Taken together, the results suggest that the functional relationship between head and gaze appears to be complementary: First, the eyes appear to compensate for the limited range of head positions by expanding the range of eye positions (Fig. 13). Second, while the eyes can be adjusted rapidly, the head can slowly catch up with the eye direction during fixations (Fig. 18). Third, the eyes are responsible for stabilizing the retinal image during rapid head movements (Fig. 19).

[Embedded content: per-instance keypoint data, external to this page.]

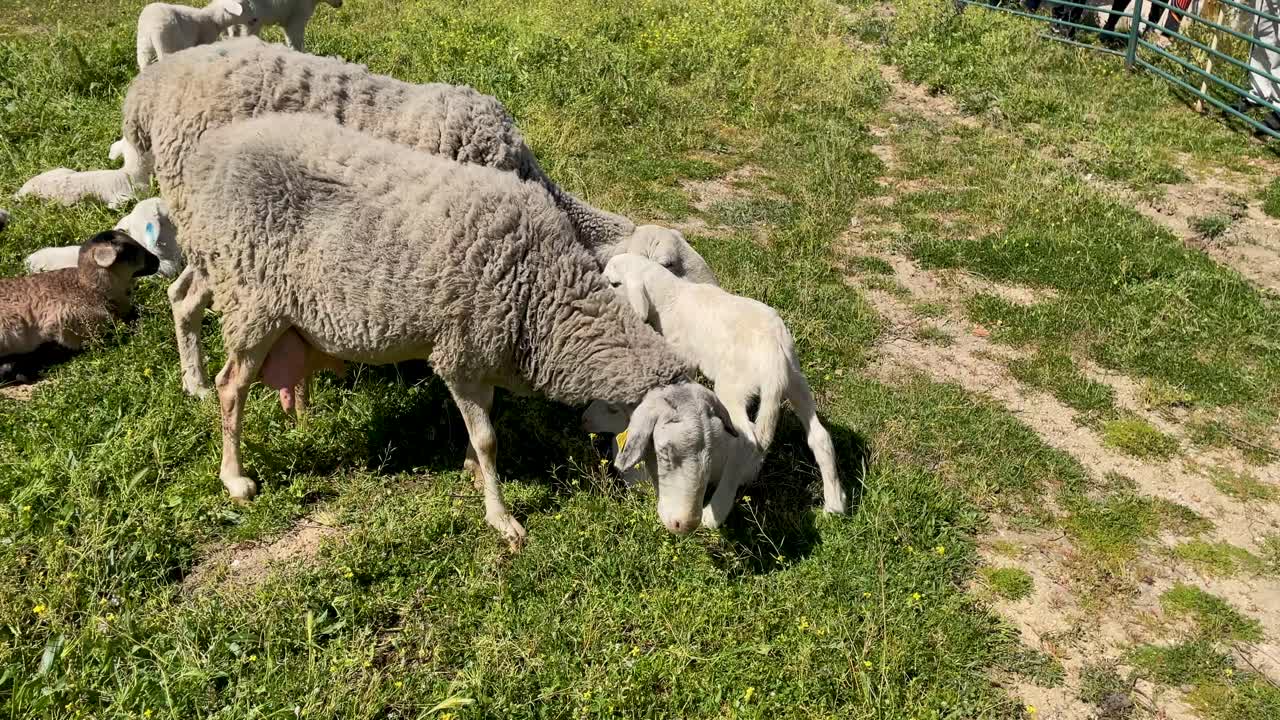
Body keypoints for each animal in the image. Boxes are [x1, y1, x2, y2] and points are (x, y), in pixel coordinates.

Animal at [165, 113, 737, 545]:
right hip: (251, 296)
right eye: (667, 452)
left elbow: (481, 427)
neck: (545, 288)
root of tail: (210, 153)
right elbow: (487, 438)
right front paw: (502, 517)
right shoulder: (461, 353)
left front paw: (470, 471)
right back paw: (234, 475)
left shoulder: (489, 353)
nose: (686, 526)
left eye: (713, 459)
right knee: (231, 386)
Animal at [601, 253, 846, 525]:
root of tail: (774, 354)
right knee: (819, 436)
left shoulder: (684, 357)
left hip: (733, 387)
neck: (670, 296)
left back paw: (715, 511)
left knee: (747, 441)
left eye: (614, 283)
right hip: (796, 380)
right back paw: (835, 504)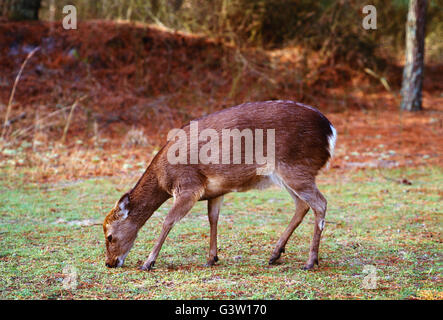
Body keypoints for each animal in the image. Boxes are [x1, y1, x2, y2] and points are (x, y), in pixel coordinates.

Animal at [103, 100, 336, 270]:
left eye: (109, 236)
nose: (110, 263)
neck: (163, 179)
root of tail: (330, 132)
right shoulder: (215, 191)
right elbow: (213, 219)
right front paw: (212, 258)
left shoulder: (188, 186)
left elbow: (168, 221)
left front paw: (148, 262)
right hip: (286, 175)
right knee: (302, 205)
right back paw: (275, 254)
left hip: (295, 166)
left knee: (320, 203)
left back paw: (310, 262)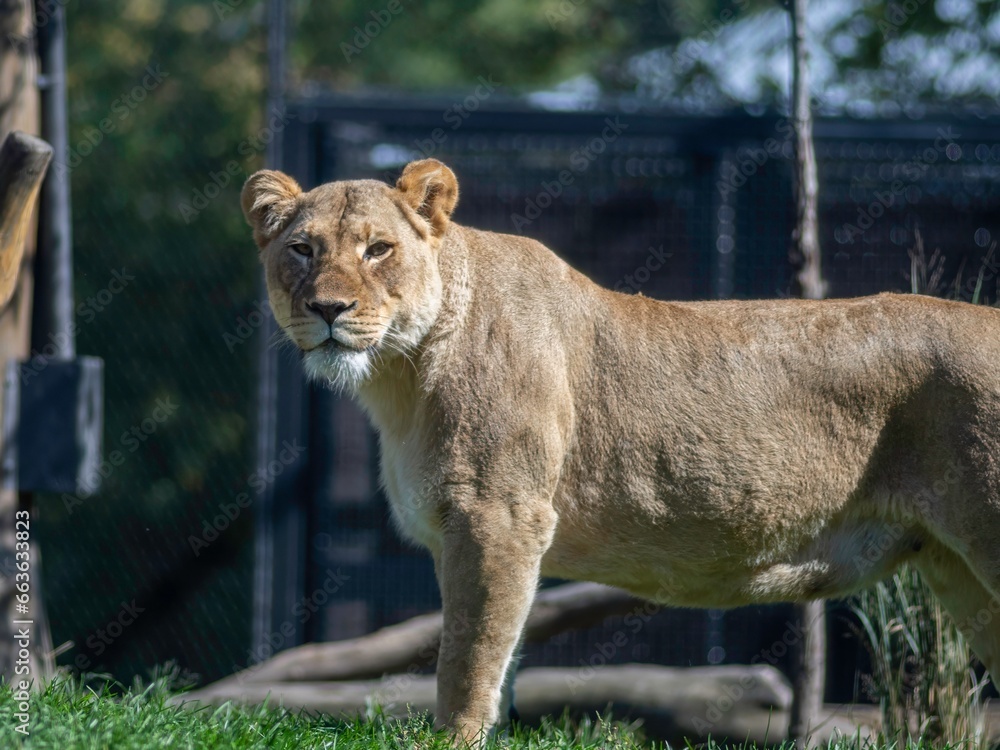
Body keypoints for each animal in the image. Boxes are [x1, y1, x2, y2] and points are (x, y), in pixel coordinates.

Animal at [242, 158, 1000, 744]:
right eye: (303, 250)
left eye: (378, 249)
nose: (329, 309)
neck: (400, 373)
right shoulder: (499, 530)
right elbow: (503, 653)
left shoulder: (499, 515)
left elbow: (469, 652)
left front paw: (453, 739)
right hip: (957, 572)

The role of head and eyes in visual perception

The majority of past studies measured eye movements when the observer’s head was immobilized. Eye behavior without head movements may, however, not reflect the dynamics of gaze selection in the real world where large scanning eye movements are supported by head movements. First, when studying gaze behavior without head movements, visual information is pre-selected by the experimenter, whereas in studies with free head movements, visual information is selected by the observer. Second, when head movements are permitted, eyes and head jointly control the direction of gaze, and the eyes enable the stability of the retinal images during large head movements (Fig. 17; Einhäuser et al., 2009). Third, looking behavior changes substantially from head-fixed passive viewing to viewing with free head movements.

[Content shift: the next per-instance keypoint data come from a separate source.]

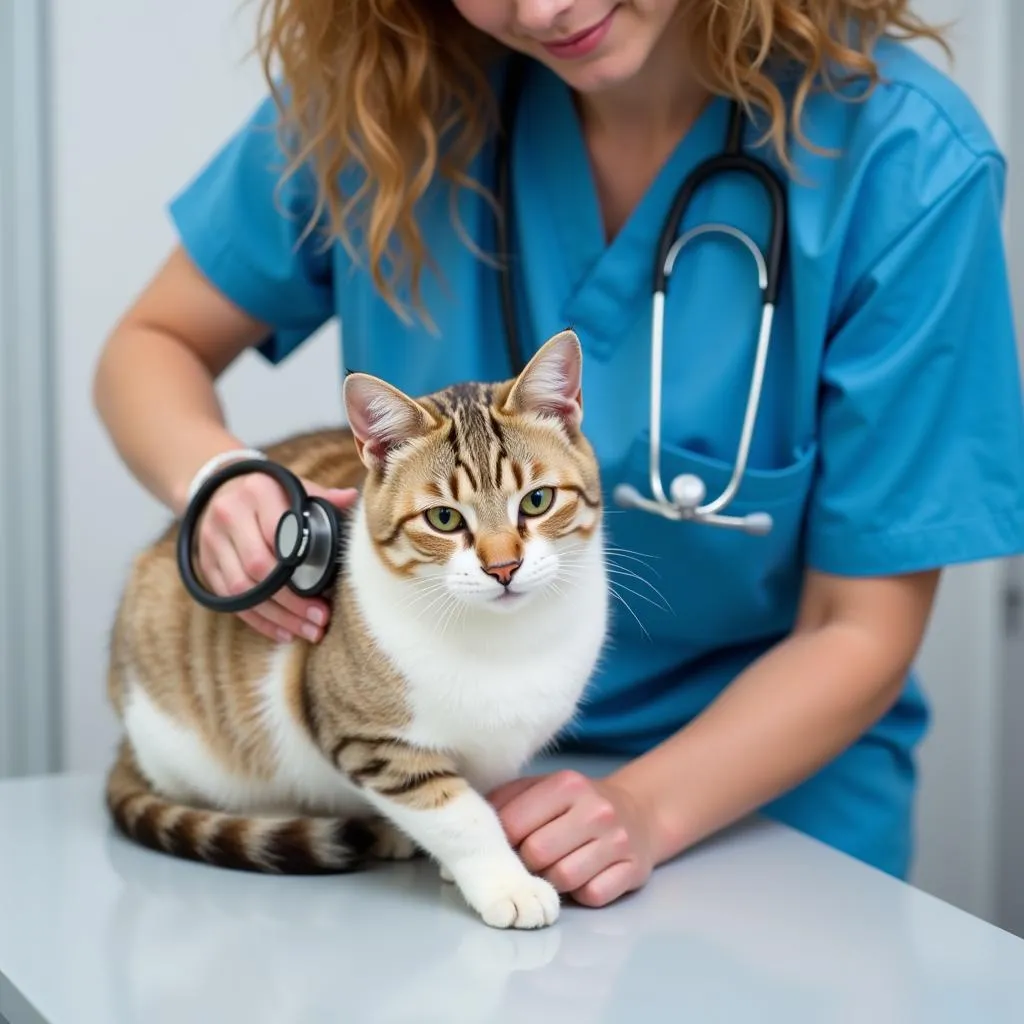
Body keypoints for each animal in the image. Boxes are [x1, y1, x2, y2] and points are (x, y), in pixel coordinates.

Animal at [105, 327, 606, 929]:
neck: (504, 639)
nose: (503, 567)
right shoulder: (372, 740)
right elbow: (459, 814)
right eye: (444, 518)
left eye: (537, 501)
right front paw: (504, 880)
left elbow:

The present paper reported a direct comparison between visual exploration with the head-fixed condition and visual exploration with the head freely moving. Most notably, the direction, velocity, and angular variance of the eyes relative to the head seemed to be remarkably stable regardless of whether the head was restrained. This is an encouraging finding for the generalizability of head-fixed eye tracking experiments. In addition, the contributions of head and eyes with free head movements also depend on the observer’s task. When a participant has to focus on additional tasks, e.g., locating a target in the environment, actively interact with object in the environment (Land & Hayhoe, 2001; Land & Tatler, 2009), or navigate through an environment (e.g., Foulsham et al., 2011), then the head may be under more deliberate cognitive control.

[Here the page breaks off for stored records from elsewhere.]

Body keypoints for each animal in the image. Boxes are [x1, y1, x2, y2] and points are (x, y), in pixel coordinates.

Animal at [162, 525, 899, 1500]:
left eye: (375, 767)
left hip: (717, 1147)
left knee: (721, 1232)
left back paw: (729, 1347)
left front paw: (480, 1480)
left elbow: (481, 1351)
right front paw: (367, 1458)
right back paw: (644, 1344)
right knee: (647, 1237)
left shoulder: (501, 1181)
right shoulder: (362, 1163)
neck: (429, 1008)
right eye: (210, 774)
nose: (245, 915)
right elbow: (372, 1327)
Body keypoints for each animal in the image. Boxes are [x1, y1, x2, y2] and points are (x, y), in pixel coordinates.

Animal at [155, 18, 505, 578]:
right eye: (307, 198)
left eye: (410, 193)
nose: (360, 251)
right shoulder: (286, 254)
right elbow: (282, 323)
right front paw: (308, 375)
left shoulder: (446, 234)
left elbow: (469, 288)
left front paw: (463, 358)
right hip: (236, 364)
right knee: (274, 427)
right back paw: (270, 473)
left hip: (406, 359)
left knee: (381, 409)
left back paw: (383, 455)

The present tutorial was concerned exclusively with the exploration of static 360° panoramas. Although observers were seated in a stationary chair, recent work indicates that the key analyses and findings extend to when a person is seated in a swivel chair or is standing (Mehrotra et al., 2024) although, overall, more of the panorama is generally explored. Similarly, we expect that with some additions, the methods described here can be extended to dynamic panoramas (i.e., panoramas that change over time). Such stimuli can be produced by projecting 360° movies rather than static images onto the virtual sphere surrounding the participants (see for example, 360cities, n.d.). To deal with the dynamic stimulation and addition of smooth-pursuit eye movements, the algorithm for detecting ocular events (Method) will need to be expanded (e.g., by adapting the algorithms proposed by Dar et al., 2021; Komogortsev & Karpov, 2013), possibly by relating eye and head movements to local motions in the panoramas (see e.g., Chapel & Bouwmans, 2020). If one knows what objects are being introduced into the dynamic environment, then this should be relatively straight-forward. If not, then at this moment, it is not yet possible to recognize and identify objects in a scene automatically, although the technology on this front is making rapid progress. Regardless, the analyses of head, eyes-in-head, and eyes-in-space will be comparable to those presented here. On a similar note, the principles of eye and head analysis can also be extended to VR environments in which the observer is free to locomote within a dynamic environment.

In summary, the analysis of eye movements in dynamic panoramas is an exciting avenue for future research. We hope that this tutorial has provided the reader with an overview of the analytical tools to study head and eye movements, not only in the exploration of 360° panoramas, but also in more general settings and empower them to create their own analyses to answer the unique questions about eye movements that emerge.